◆ Task statement
Write out all the material verbatim, line by line.

◆ Material provided
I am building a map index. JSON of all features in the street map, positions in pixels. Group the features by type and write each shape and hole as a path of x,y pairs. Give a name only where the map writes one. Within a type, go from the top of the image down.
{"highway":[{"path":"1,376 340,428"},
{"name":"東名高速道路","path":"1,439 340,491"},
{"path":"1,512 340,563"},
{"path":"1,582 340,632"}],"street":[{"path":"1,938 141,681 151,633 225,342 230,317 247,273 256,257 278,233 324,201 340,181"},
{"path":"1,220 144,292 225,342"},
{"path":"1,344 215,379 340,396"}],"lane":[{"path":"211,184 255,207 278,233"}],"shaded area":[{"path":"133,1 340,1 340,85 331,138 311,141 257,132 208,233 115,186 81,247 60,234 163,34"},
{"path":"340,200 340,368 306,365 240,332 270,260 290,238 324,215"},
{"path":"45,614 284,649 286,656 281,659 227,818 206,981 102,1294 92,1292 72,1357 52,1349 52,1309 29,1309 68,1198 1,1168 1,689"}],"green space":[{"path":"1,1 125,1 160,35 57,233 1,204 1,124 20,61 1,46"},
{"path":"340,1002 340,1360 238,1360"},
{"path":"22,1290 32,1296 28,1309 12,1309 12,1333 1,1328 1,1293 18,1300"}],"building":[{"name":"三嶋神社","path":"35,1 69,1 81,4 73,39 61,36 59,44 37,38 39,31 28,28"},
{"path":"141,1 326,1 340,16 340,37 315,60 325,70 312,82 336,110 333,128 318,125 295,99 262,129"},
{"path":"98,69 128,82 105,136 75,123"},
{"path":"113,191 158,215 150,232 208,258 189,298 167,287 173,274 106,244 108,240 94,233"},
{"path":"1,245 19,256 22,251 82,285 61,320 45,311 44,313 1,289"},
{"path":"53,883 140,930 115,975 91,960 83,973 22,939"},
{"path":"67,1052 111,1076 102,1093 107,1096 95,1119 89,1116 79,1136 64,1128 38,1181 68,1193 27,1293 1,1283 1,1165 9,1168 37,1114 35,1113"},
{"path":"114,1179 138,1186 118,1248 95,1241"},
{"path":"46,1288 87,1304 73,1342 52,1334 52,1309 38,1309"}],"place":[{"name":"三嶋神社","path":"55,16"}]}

◆ Response for this exercise
I am building a map index. JSON of all features in the street map, positions in pixels. Group the features by type and write each shape and hole as a path of x,y pairs. Give a name only where the map writes one. Within a type, go from the top of the image down.
{"highway":[{"path":"1,376 340,428"},
{"name":"東名高速道路","path":"1,439 340,491"},
{"path":"1,512 340,563"},
{"path":"1,582 340,632"}],"street":[{"path":"1,938 141,681 151,633 225,342 230,317 247,273 256,257 278,233 324,201 340,181"},
{"path":"1,220 144,292 225,342"},
{"path":"1,344 215,379 340,396"}],"lane":[{"path":"211,184 255,207 278,233"}],"shaded area":[{"path":"133,1 340,1 340,85 331,138 311,141 257,132 208,233 115,186 81,247 60,234 163,34"},
{"path":"340,200 340,368 306,365 240,332 270,260 290,238 324,215"},
{"path":"45,614 284,649 286,656 281,659 227,818 206,981 102,1294 92,1292 72,1357 52,1349 52,1309 29,1309 68,1198 1,1168 1,689"}],"green space":[{"path":"1,1 125,1 160,35 57,233 1,204 1,124 20,61 1,46"},
{"path":"340,1002 340,1360 238,1360"},
{"path":"22,1290 32,1296 28,1309 12,1309 12,1333 1,1328 1,1293 18,1300"}],"building":[{"name":"三嶋神社","path":"35,1 69,1 81,4 73,39 61,36 59,44 37,38 39,31 28,28"},
{"path":"141,1 326,1 340,16 340,37 315,60 325,70 312,82 336,110 333,128 318,125 295,99 262,129"},
{"path":"98,69 128,82 105,136 75,123"},
{"path":"113,191 158,215 150,232 208,258 189,298 167,287 173,274 106,244 108,240 94,233"},
{"path":"1,245 19,256 22,251 82,285 61,320 45,311 44,313 1,289"},
{"path":"53,883 140,930 115,975 91,960 83,973 22,939"},
{"path":"67,1052 111,1076 102,1093 107,1096 95,1119 89,1116 79,1136 64,1128 38,1181 68,1193 27,1293 1,1283 1,1165 9,1168 37,1114 35,1113"},
{"path":"114,1179 138,1186 118,1248 95,1241"},
{"path":"46,1288 87,1304 73,1342 52,1334 52,1309 38,1309"}],"place":[{"name":"三嶋神社","path":"55,16"}]}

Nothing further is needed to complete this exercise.